Autor: Hugo Astete
Las calles se aquietaban, los rumores se dormían en la dilatada tarde, apenas algunos que otros coches avanzaban lentamente, ella como todos los días acomodó su silla junto a la máquina de coser que se encontraba cerca de la ventana, en el tercer piso del paupérrimo edificio, gastado por el tiempo, la lluvia y el viento del sur, sus paredes amarillentas le daban un aspecto más tétrico al lugar, volvió a levantarse y acomodó su velador cerca de la costura que iba a comenzar, desde afuera se veía el resplandor agrio de la luz en la persiana semi-levantada, la tarde se estaba perdiendo por el cielo amarillento del otoño. A un costado muy cerca de ella estaba la radio, que prendía cada vez que se ponía a trabajar con sus costuras que le alcanzaban algunas personas de su misma edad y con las que tenía un trato muy parco, sus vecinos le decían la loca, no comprendían las dos guerras pasadas en la vieja Europa. Esa tarde que se dilataba y se tornaba suave y serena mostraba toda su policromía. Catalina Agripeto desde ese día ya no iba a ser la misma, la campana de la vieja iglesia comenzaba a sonar indicando las diecinueve horas, alzó la vista y los vio, ¡puaj¡… dijo,- todas las tardes se juntan en la misma esquina, como si no hubiera otra.

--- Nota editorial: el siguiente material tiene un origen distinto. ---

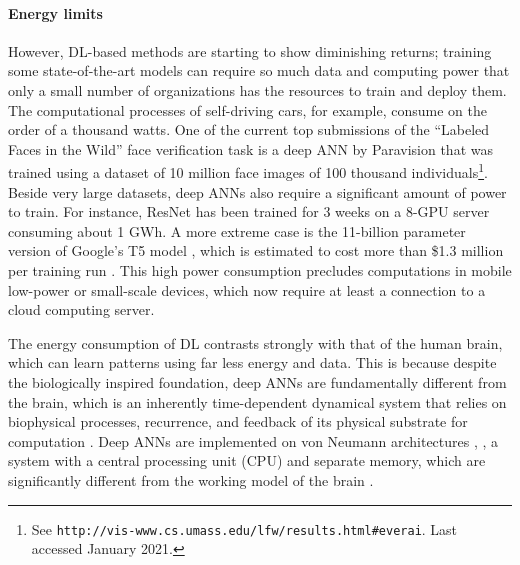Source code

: \paragraph{Energy limits}
However, DL-based methods are starting to show diminishing returns; training some state-of-the-art models can require so much data and computing power that only a small number of organizations has the resources to train and deploy them.
The computational processes of self-driving cars, for example, consume on the order of a thousand watts.
One of the current top submissions of the ``Labeled Faces in the Wild'' face verification task is a deep ANN by Paravision that was trained using a dataset of 10 million face images of 100 thousand individuals\footnote{See \texttt{http://vis-www.cs.umass.edu/lfw/results.html\#everai}. Last accessed January 2021.}.
Beside very large datasets, deep ANNs also require a significant amount of power to train.
For instance, ResNet \citep{he2016deep} has been trained for 3 weeks on a 8-GPU server consuming about 1 GWh.
A more extreme case is the 11-billion parameter version of Google's T5 model \citep{raffel2019exploring}, which is estimated to cost more than \$1.3 million per training run \citep{sharir2020cost}.
This high power consumption precludes computations in mobile low-power or small-scale devices, which now require at least a connection to a cloud computing server.

The energy consumption of DL contrasts strongly with that of the human brain, which can learn patterns using far less energy and data.
This is because despite the biologically inspired foundation, deep ANNs are fundamentally different from the brain, which is an inherently time-dependent dynamical system \citep{sacramento2018dendritic, wozniak2020deep} that relies on biophysical processes, recurrence, and feedback of its physical substrate for computation \citep{sterling2015principles,bhalla2014molecular}.
Deep ANNs are implemented on von Neumann architectures \citep{von1993first}, \ie, a system with a central processing unit (CPU) and separate memory, which are significantly different from the working model of the brain \citep{schuman2017survey}.

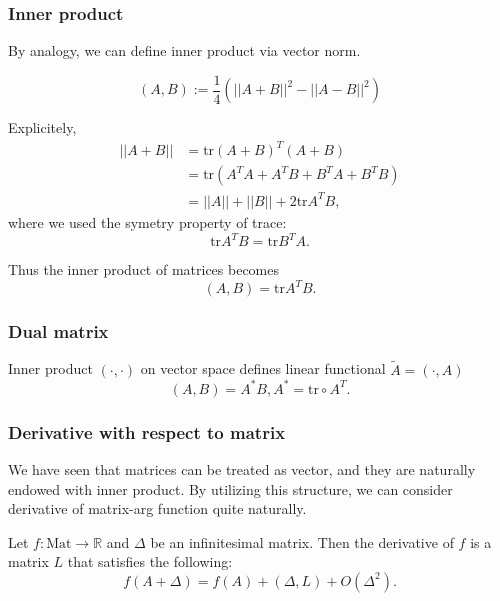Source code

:\documentclass[dvipdfmx,cjk]{beamer}
\theoremstyle{example}
\newcommand{\tr}{\text{tr}}
\newcommand{\transpose}[1]{{#1}^T}
\newcommand{\norm}[1]{||{#1}||}
\newcommand{\dual}[1]{{#1}^{*}}
\newcommand{\reals}{\mathbb{R}}
\begin{document}
\begin{frame}
    \frametitle{Inner product}

    By analogy, we can define inner product via vector norm.

    \begin{equation}
        (A, B) := \frac{1}{4}\left(\norm{A + B}^2 - \norm{A - B}^2 \right)
    \end{equation}

    Explicitely,
    \begin{align}
        \norm{A + B} &= \tr \transpose{\left( A+B\right)} \left( A+B\right) \\
        &= \tr \left(\transpose{A} A + \transpose{A} B + \transpose{B} A + \transpose{B} B \right) \\
        &= \norm{A} + \norm{B} + 2 \tr \transpose{A} B,
    \end{align}
    where we used the symetry property of trace:
    \begin{equation}
        \tr \transpose{A} B = \tr \transpose{B} A.
    \end{equation}

    Thus the inner product of matrices becomes
    \begin{equation}
        \left(A, B\right) = \tr \transpose{A} B.
    \end{equation}

    
\end{frame}

\begin{frame}
    \frametitle{Dual matrix}

    Inner product $(\cdot, \cdot)$ on vector space defines linear functional $\tilde{A} = (\cdot, A)$
    \begin{equation}
        (A, B) = \dual{A} B, \dual{A} = \tr \circ \transpose{A}.
    \end{equation}

\end{frame}

\begin{frame}
    \frametitle{Derivative with respect to matrix}

    We have seen that matrices can be treated as vector, and they are naturally endowed with inner product.
    By utilizing this structure, we can consider derivative of matrix-arg function quite naturally.

    Let $f: \text{Mat} \to \reals$ and $\Delta$ be an infinitesimal matrix. Then the derivative of $f$ is a matrix $L$ that satisfies the following:
    \begin{equation}
        f(A + \Delta) = f(A)  + (\Delta, L) + O(\Delta^2).
    \end{equation}

\end{frame}
\end{document}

Ella los observaba por la cortina semi corrida de su ventanal. Esa tarde iba a ser diferente.
– Parecen mocosos, todas las tardes juegan a los golpes.-Dijo muy enojada.
– ¡Ah!…también se tiran al suelo,-refunfuñó.
Dos de ellos se habían ido, Catalina lo vio tirado, solo pensó que él hombre se hacía el dolorido.
Pasaron los minutos y él seguía allí, a los breves minutos llegó la policía, el hombre estaba muerto.
Ella desde su ventana lo había visto todo, el forcejeo de los tres que se juntaban en la misma esquina todas las tardes, la caída de uno de ellos y luego la policía, ambulancias y los camilleros haciendo señas que el hombre estaba sin vida.
Los nervios le comenzaban a ganar a Catalina Agripeto, estaba pensando si había sido la única que vio el crimen, de repente sintió los pasos en la escalera, la tenue luz que salía de su ventana daba toda la pauta de que ella podía ser la única testigo. Los golpes en la puerta la conmovieron, ahora sí estaba más que loca, el ataque de nervios que le dio al abrir la puerta a la policía, les hizo comprender a éstos que ella era la único testigo, sus setenta y tres años se le vinieron al cuerpo con más fuerza, ahora parecía de cien, comenzó a repetir una historia incomprensible, como si ella hubiera sido la dueña del crimen.